The court’s humiliating failure to defend China against the foreign powers contributed to the growth of republican feeling, which was to culminate a decade later in the dynasty’s overthrow and the establishment of the Republic of China.
The foreign privileges which had angered Chinese people were largely canceled in the 1930s and 1940s.
Russia had meanwhile been busy (October 1900) with occupying much of the northeastern province of Manchuria, a move which threatened Anglo-American hopes of maintaining what remained of China’s territorial integrity and openness to commerce (the “Open Door Policy”) to all comers, but paid the concept only lip service. This behavior led ultimately to a disastrous Russian defeat (in the Russo-Japanese War) at the hands of an increasingly confident Japan (1904-1905), as they maintained garrisons and improved fortifications between Port Arthur and Harbin along the southern spur line of the Manchurian Railway constructed on their leased lands.
Results
During the incident, 48 Catholic missionaries and 18,000 members were killed, along with 182 Protestant missionaries and five hundred Chinese Christians.
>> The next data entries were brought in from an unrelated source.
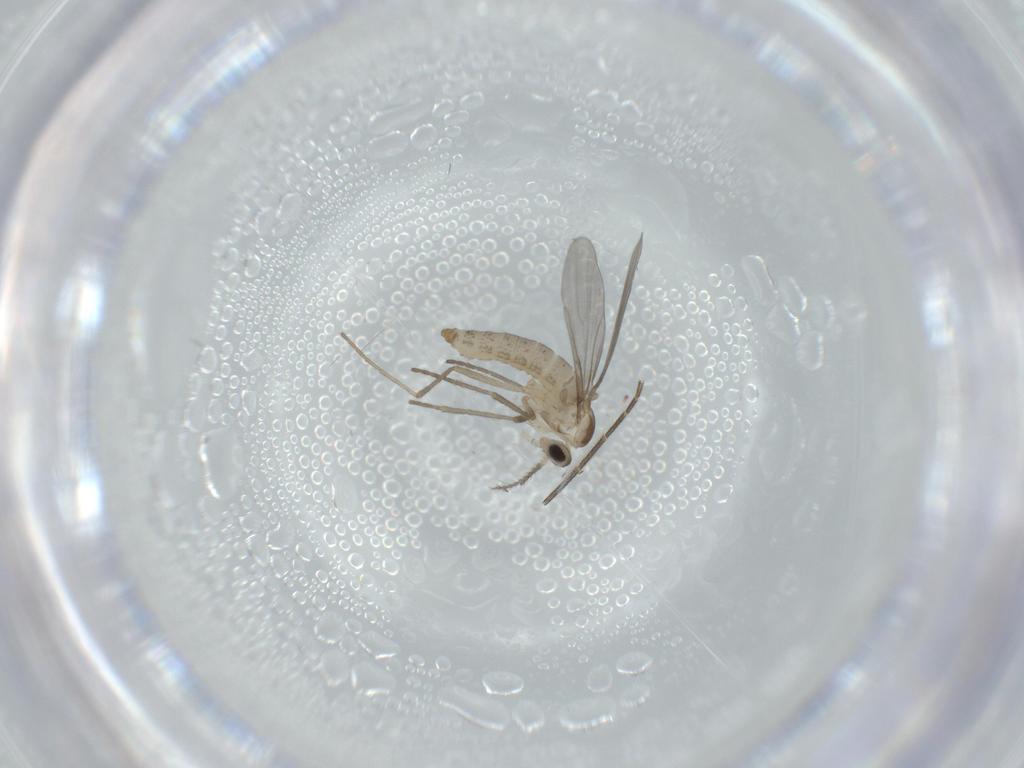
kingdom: Animalia
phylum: Arthropoda
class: Insecta
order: Diptera
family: Cecidomyiidae
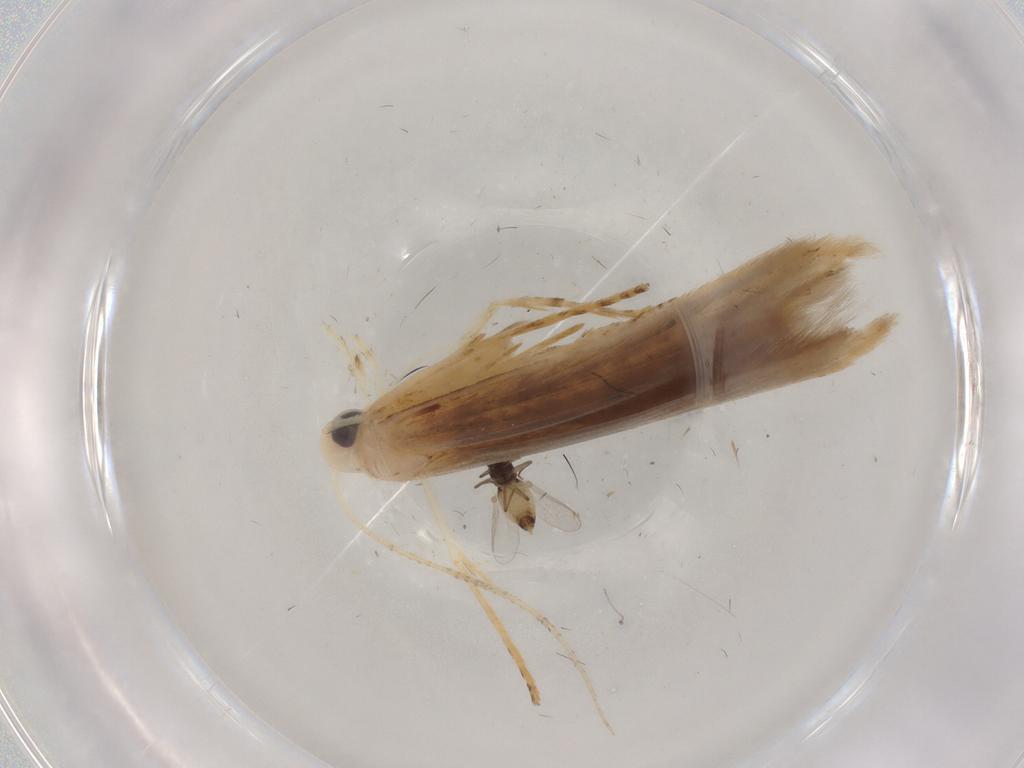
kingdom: Animalia
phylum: Arthropoda
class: Insecta
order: Lepidoptera
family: Batrachedridae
The effect on China was a weakening of the dynasty, although it was temporarily sustained by the Europeans who were under the impression that the Boxer Rebellion was anti-Qing. China was also forced to pay almost $333 million in reparations. China’s defenses were weakened and Dowager Cixi realized that in order to survive, China would have to reform, despite her previous opposition. Among the Imperial powers, Japan gained prestige due to its military aid in suppressing the Boxer Rebellion and was first seen as a power. Its clash with Russia over the Liaodong and other provinces in eastern Manchurian, long considered by the Japanese as part of their sphere of influence led to the Russo-Japanese War when two years of negotiations broke down in February 1904. Germany, as mentioned above, earned itself the nickname “Hun” and occupied Qingdao bay, consequently fortifying to serve as Germany’s primary naval base in East Asia. The Russian Lease of the Liaodong (1898) was confirmed. The U.S. 9th Infantry Regiment earned the nickname “Manchus” for its actions during this campaign. Current members of the regiment (stationed in Camp Casey, South Korea) still do a commemorative 25-mile (40 kilometer) foot march every quarter in remembrance of the brutal fighting. Soldiers who complete this march are authorized to wear a special belt buckle that features a Chinese imperial dragon on their uniforms.
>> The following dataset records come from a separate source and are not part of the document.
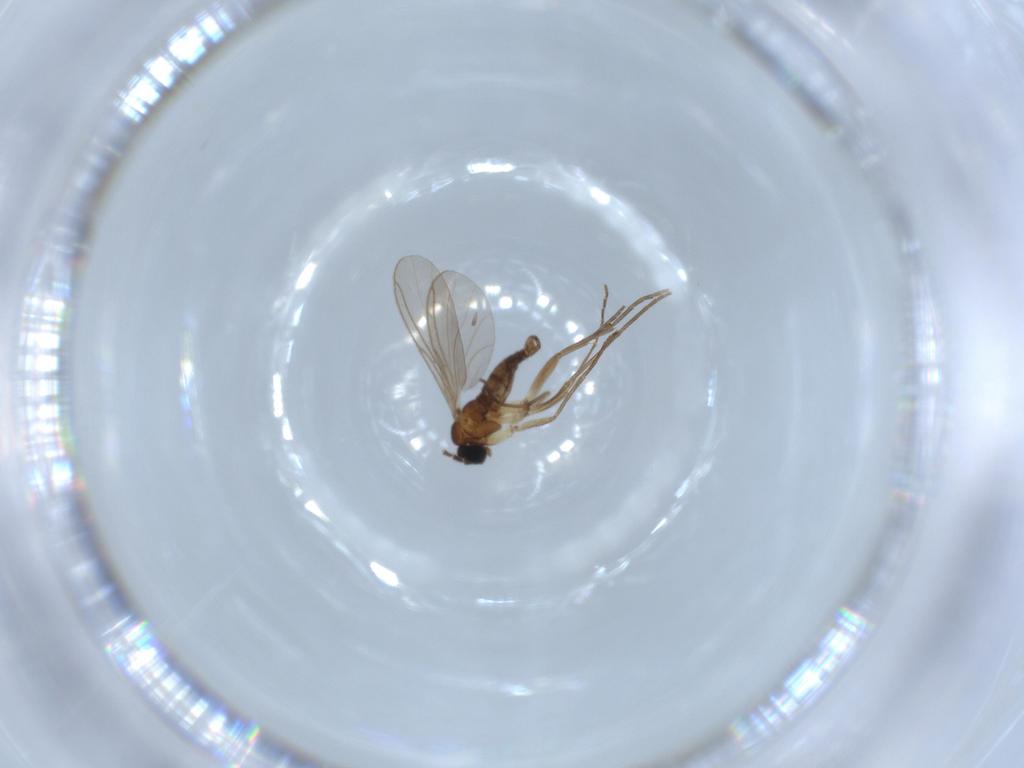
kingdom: Animalia
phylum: Arthropoda
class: Insecta
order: Diptera
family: Sciaridae
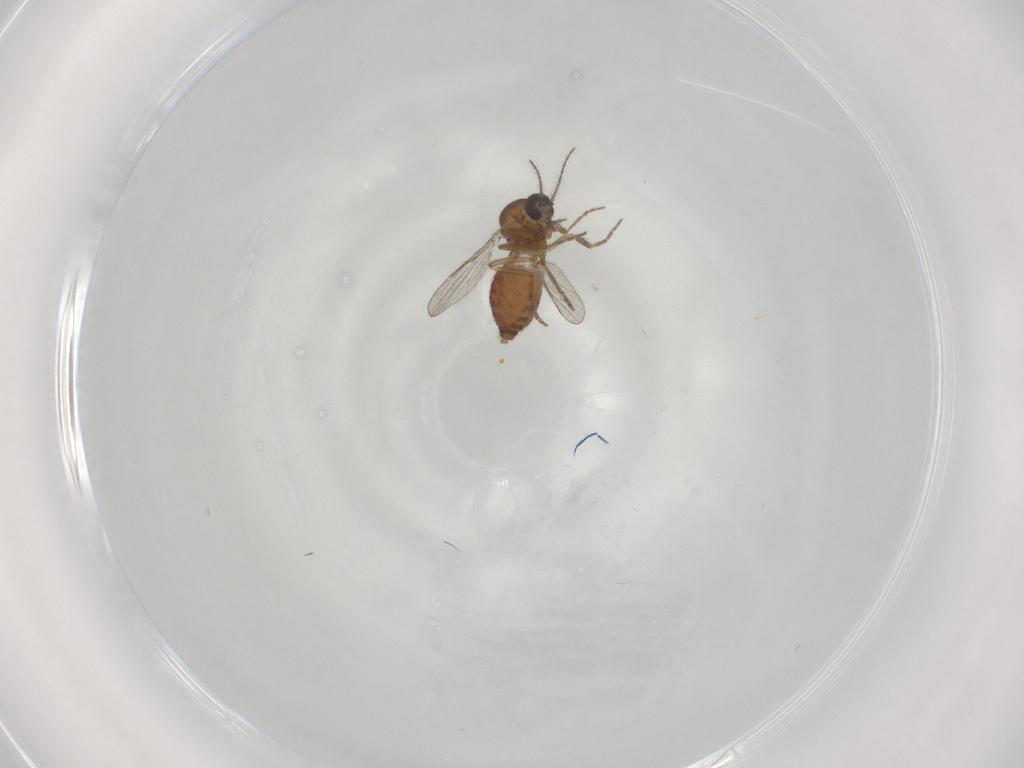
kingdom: Animalia
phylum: Arthropoda
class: Insecta
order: Diptera
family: Ceratopogonidae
Controversy in modern China
Though the reaction of the Boxers against foreign imperialism in China is regarded by some as patriotic, others in China consider this movement as a rebellion (disorder; Mandarin Pinyin: luàn), a negative term in Chinese language, when described by commentators during the years of the Qing Dynasty and Republic of China. Chinese Communists have altered the perception of the rebellion by referring to it as an uprising (being upright; q_yì), a more positive term in the Chinese language. It is frequently referred to as a “patriotic movement” in the People’s Republic of China by Communist politicians.
In January 2006, Freezing Point, a weekly supplement to the China Youth Daily newspaper, was closed partly due to its running of an essay by Yuan Weishi (History professor at Zhongshan University) that criticized the way in which the Boxer Rebellion and nineteenth century history about foreign interaction with China was portrayed in Chinese textbooks and taught at school.